REQUIRED WORK:
a - Using the text on embryonic diapause, answer each question:
(i) In which journal was the recent study published?
(ii) At what stage does development typically pause in mammals?
(iii) What term names the ability of a cell to become any cell type?
b - Return the part of the text on embryonic diapause starting at "Seals, along with" and ending at "its growth seamlessly?", copied word for word.

EXCERPT TO READ:
========
Seals, along with many other mammals, have a remarkable ability to delay pregnancy until environmental conditions are optimal. This phenomenon, known as embryonic diapause, allows a female seal to pause the implantation of an embryo in the uterine wall until her body is ready to support the pregnancy. This strategy is not unique to seals; it is practiced by hundreds of mammals, from mice to moose. The question that arises is: how does an embryo, designed to follow a strict developmental timeline, manage to halt and then restart its growth seamlessly?
A recent study published in Genes & Development sheds light on this mystery. The research reveals how diapaused embryonic stem cells in mice maintain their pluripotency—the ability to become any cell type. The study found that these cells activate a molecular program that effectively switches off pathways that normally drive cell differentiation. This discovery not only explains how embryos survive diapause but also provides insights into how certain immune cells and even cancer cells endure prolonged periods of metabolic stress.
Arrested Development: A Widespread Phenomenon
Embryonic diapause is a common survival strategy across the animal kingdom, employed by mammals, fish, insects, and many species. In mammals, development typically pauses at the blastocyst stage shortly after fertilization. The blastocyst, a ball of a few hundred cells, remains in a state of suspended animation until conditions improve, at which point it implants in the uterine wall and resumes normal development.
========
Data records
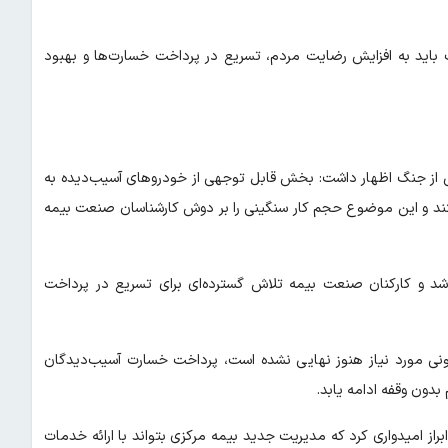
 باید به افزایش رضایت مردم، تسریع در پرداخت خسارت‌ها و بهبود
اشی از جنگ اظهار داشت: بخش قابل توجهی از خودروهای آسیب‌دیده به
رفتند و این موضوع حجم کار سنگینی را بر دوش کارشناسان صنعت بیمه
ای خسارت در ۲۷ استان کشور انجام شد و کارکنان صنعت بیمه تلاش گسترده‌ای برای تسریع در پرداخت
ونی مورد نیاز هنوز نهایی نشده است، پرداخت خسارت آسیب‌دیدگان
دون وقفه ادامه یابد.
 ابراز امیدواری کرد که مدیریت جدید بیمه مرکزی بتواند با ارائه خدمات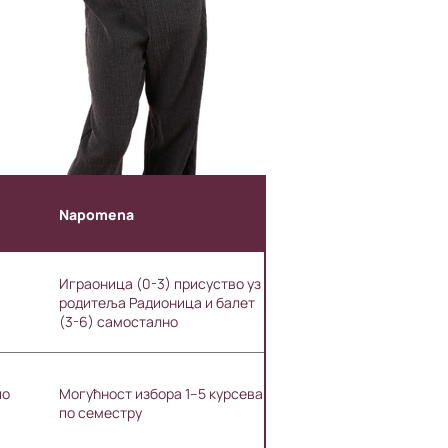
Napomena
Играоница (0-3) присуство уз
родитеља Радионица и балет
(3-6) самостално
по
Могућност избора 1–5 курсева
по семестру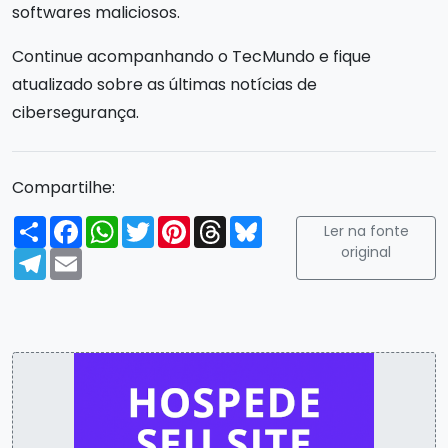
softwares maliciosos.
Continue acompanhando o TecMundo e fique
atualizado sobre as últimas notícias de
cibersegurança.
Compartilhe:
Compartilhar
Facebook
WhatsApp
Twitter
Pinterest
Threads
Bluesky
Ler na fonte
original
Telegram
Email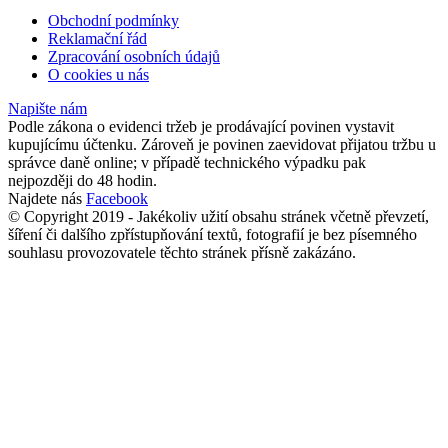
Obchodní podmínky
Reklamační řád
Zpracování osobních údajů
O cookies u nás
Napište nám
Podle zákona o evidenci tržeb je prodávající povinen vystavit
kupujícímu účtenku. Zároveň je povinen zaevidovat přijatou tržbu u
správce daně online; v případě technického výpadku pak
nejpozději do 48 hodin.
Najdete nás
Facebook
© Copyright 2019 - Jakékoliv užití obsahu stránek včetně převzetí,
šíření či dalšího zpřístupňování textů, fotografií je bez písemného
souhlasu provozovatele těchto stránek přísně zakázáno.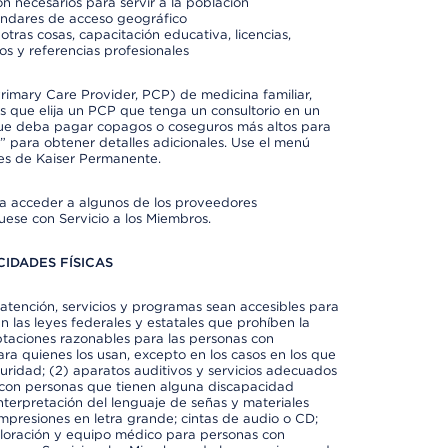
n necesarios para servir a la población
ándares de acceso geográfico
otras cosas, capacitación educativa, licencias,
os y referencias profesionales
imary Care Provider, PCP) de medicina familiar,
 que elija un PCP que tenga un consultorio en un
 que deba pagar copagos o coseguros más altos para
” para obtener detalles adicionales. Use el menú
es de Kaiser Permanente.
ra acceder a algunos de los proveedores
uese con Servicio a los Miembros.
IDADES FÍSICAS
atención, servicios y programas sean accesibles para
 las leyes federales y estatales que prohíben la
taciones razonables para las personas con
ra quienes los usan, excepto en los casos en los que
eguridad; (2) aparatos auditivos y servicios adecuados
 con personas que tienen alguna discapacidad
 interpretación del lenguaje de señas y materiales
impresiones en letra grande; cintas de audio o CD;
exploración y equipo médico para personas con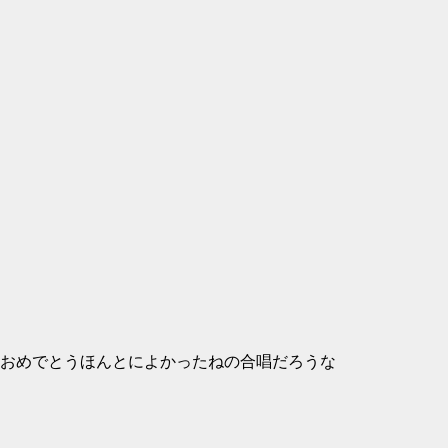
おめでとうほんとによかったねの合唱だろうな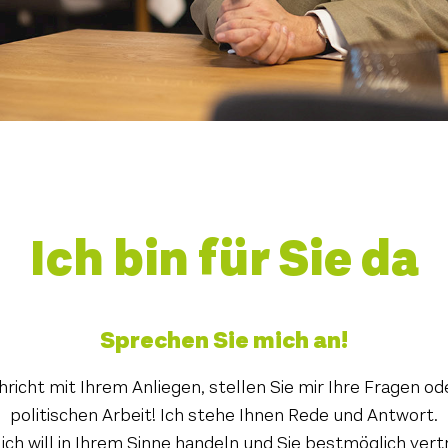
Ich bin für Sie da
Sprechen Sie mich an!
hricht mit Ihrem Anliegen, stellen Sie mir Ihre Fragen
politischen Arbeit! Ich stehe Ihnen Rede und Antwort.
ich will in Ihrem Sinne handeln und Sie bestmöglich vert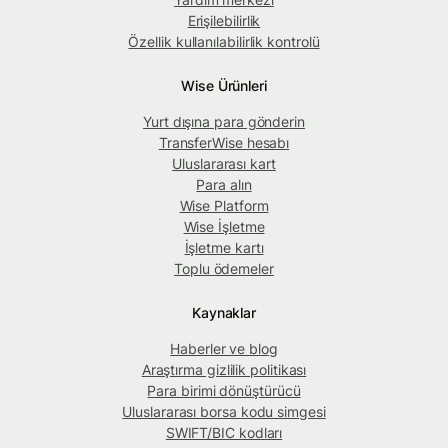
Erişilebilirlik
Özellik kullanılabilirlik kontrolü
Wise Ürünleri
Yurt dışına para gönderin
TransferWise hesabı
Uluslararası kart
Para alın
Wise Platform
Wise İşletme
İşletme kartı
Toplu ödemeler
Kaynaklar
Haberler ve blog
Araştırma gizlilik politikası
Para birimi dönüştürücü
Uluslararası borsa kodu simgesi
SWIFT/BIC kodları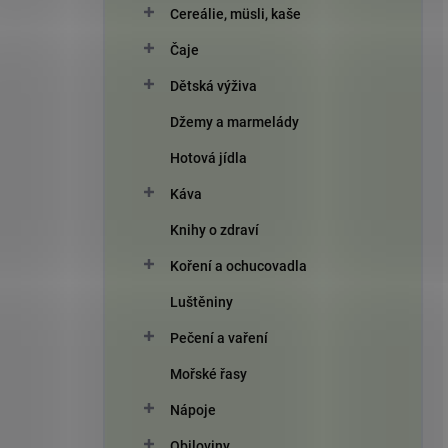
Cereálie, müsli, kaše
Čaje
Dětská výživa
Džemy a marmelády
Hotová jídla
Káva
Knihy o zdraví
Koření a ochucovadla
Luštěniny
Pečení a vaření
Mořské řasy
Nápoje
Obiloviny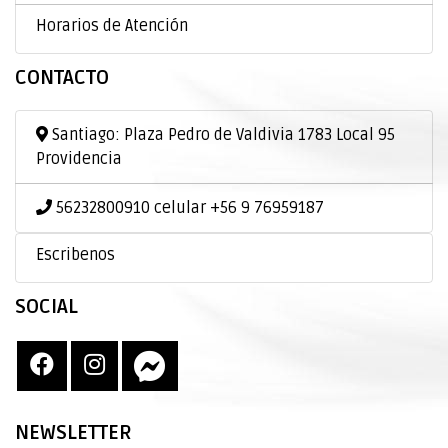
Horarios de Atención
CONTACTO
Santiago: Plaza Pedro de Valdivia 1783 Local 95
Providencia
56232800910 celular +56 9 76959187
Escribenos
SOCIAL
NEWSLETTER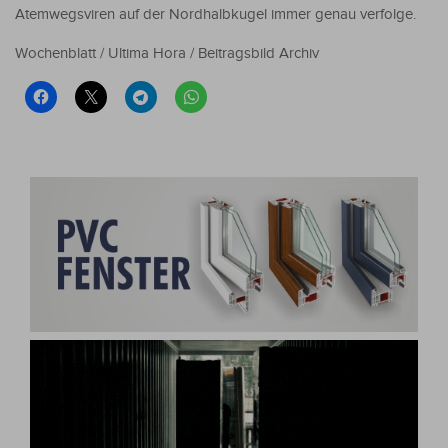
Atemwegsviren auf der Nordhalbkugel immer genau verfolge.
Wochenblatt / Ultima Hora / Beitragsbild Archiv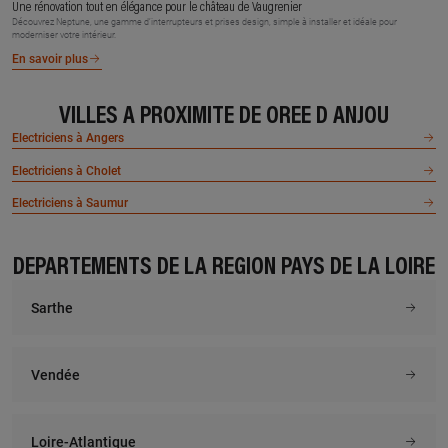
Une rénovation tout en élégance pour le château de Vaugrenier
Découvrez Neptune, une gamme d’interrupteurs et prises design, simple à installer et idéale pour
moderniser votre intérieur.
En savoir plus
VILLES À PROXIMITÉ DE OREE D ANJOU
Electriciens à Angers
Electriciens à Cholet
Electriciens à Saumur
DÉPARTEMENTS DE LA RÉGION PAYS DE LA LOIRE
Sarthe
Vendée
Loire-Atlantique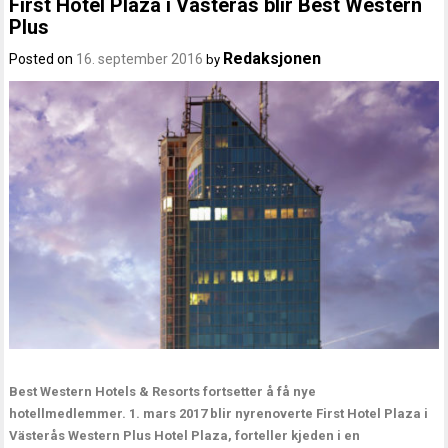
First Hotel Plaza i Västerås blir Best Western
Plus
Redaksjonen
Posted on
16. september 2016
by
Best Western Hotels & Resorts fortsetter å få nye
hotellmedlemmer. 1. mars 2017 blir nyrenoverte First Hotel Plaza i
Västerås Western Plus Hotel Plaza, forteller kjeden i en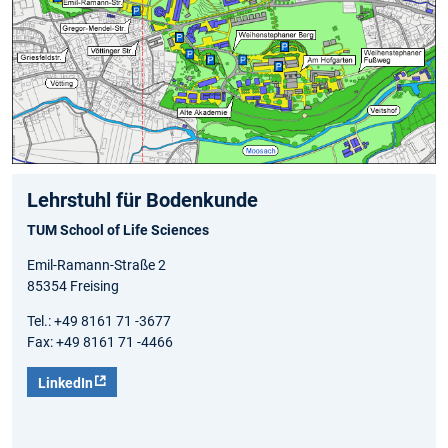
Lehrstuhl für Bodenkunde
TUM School of Life Sciences
Emil-Ramann-Straße 2
85354 Freising
Tel.: +49 8161 71 -3677
Fax: +49 8161 71 -4466
LinkedIn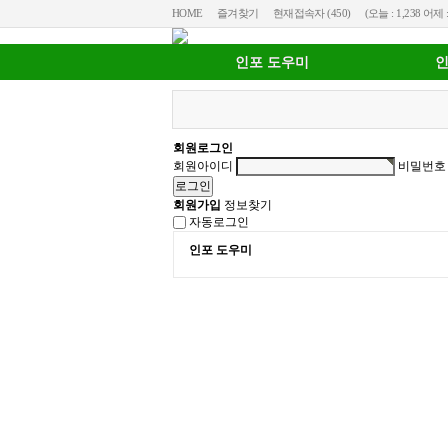
HOME
즐겨찾기
현재접속자 (450)
(오늘 : 1,238 어제 :
인포 도우미
인
회원로그인
회원아이디
비밀번호
회원가입
정보찾기
자동로그인
인포 도우미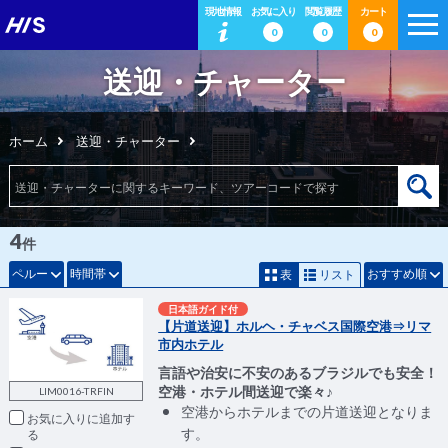
現地情報
お気に入り
閲覧履歴
カート
0
0
0
送迎・チャーター
ホーム
送迎・チャーター
4
件
ペルー
時間帯
おすすめ順
表
リスト
日本語ガイド付
【片道送迎】ホルヘ・チャベス国際空港⇒リマ
市内ホテル
言語や治安に不安のあるブラジルでも安全！
空港・ホテル間送迎で楽々♪
LIM0016-TRFIN
空港からホテルまでの片道送迎となりま
お気に入りに追加
す。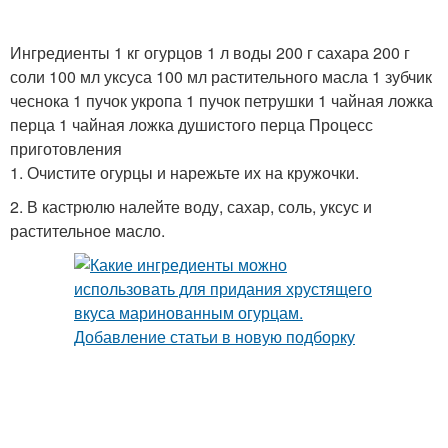
Ингредиенты 1 кг огурцов 1 л воды 200 г сахара 200 г
соли 100 мл уксуса 100 мл растительного масла 1 зубчик
чеснока 1 пучок укропа 1 пучок петрушки 1 чайная ложка
перца 1 чайная ложка душистого перца Процесс
приготовления
1. Очистите огурцы и нарежьте их на кружочки.
2. В кастрюлю налейте воду, сахар, соль, уксус и
растительное масло.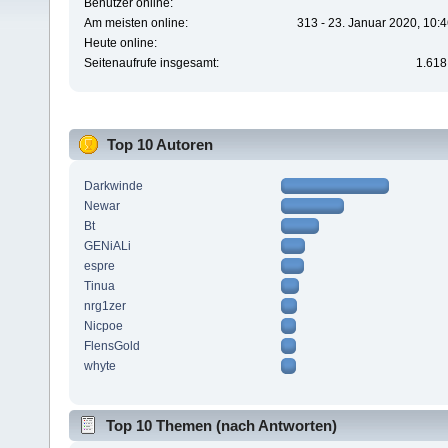
Benutzer online:
Am meisten online:
313 - 23. Januar 2020, 10:
Heute online:
Seitenaufrufe insgesamt:
1.618
Top 10 Autoren
Darkwinde
Newar
Bt
GENiALi
espre
Tinua
nrg1zer
Nicpoe
FlensGold
whyte
Top 10 Themen (nach Antworten)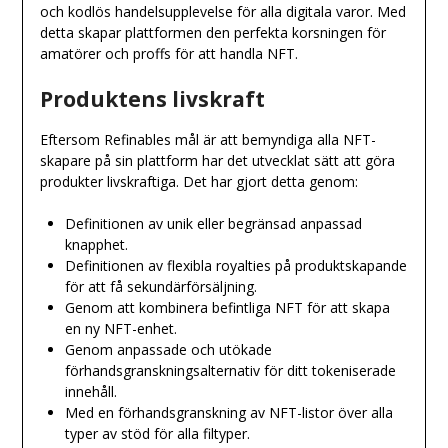
och kodlös handelsupplevelse för alla digitala varor. Med
detta skapar plattformen den perfekta korsningen för
amatörer och proffs för att handla NFT.
Produktens livskraft
Eftersom Refinables mål är att bemyndiga alla NFT-
skapare på sin plattform har det utvecklat sätt att göra
produkter livskraftiga. Det har gjort detta genom:
Definitionen av unik eller begränsad anpassad
knapphet.
Definitionen av flexibla royalties på produktskapande
för att få sekundärförsäljning.
Genom att kombinera befintliga NFT för att skapa
en ny NFT-enhet.
Genom anpassade och utökade
förhandsgranskningsalternativ för ditt tokeniserade
innehåll.
Med en förhandsgranskning av NFT-listor över alla
typer av stöd för alla filtyper.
========
RESULTS OF THE EXERCISE:
a -
(i) Genes & Development
(ii) The blastocyst stage
(iii) Pluripotency

b -
Seals, along with many other mammals, have a remarkable ability to delay pregnancy until environmental conditions are optimal. This phenomenon, known as embryonic diapause, allows a female seal to pause the implantation of an embryo in the uterine wall until her body is ready to support the pregnancy. This strategy is not unique to seals; it is practiced by hundreds of mammals, from mice to moose. The question that arises is: how does an embryo, designed to follow a strict developmental timeline, manage to halt and then restart its growth seamlessly?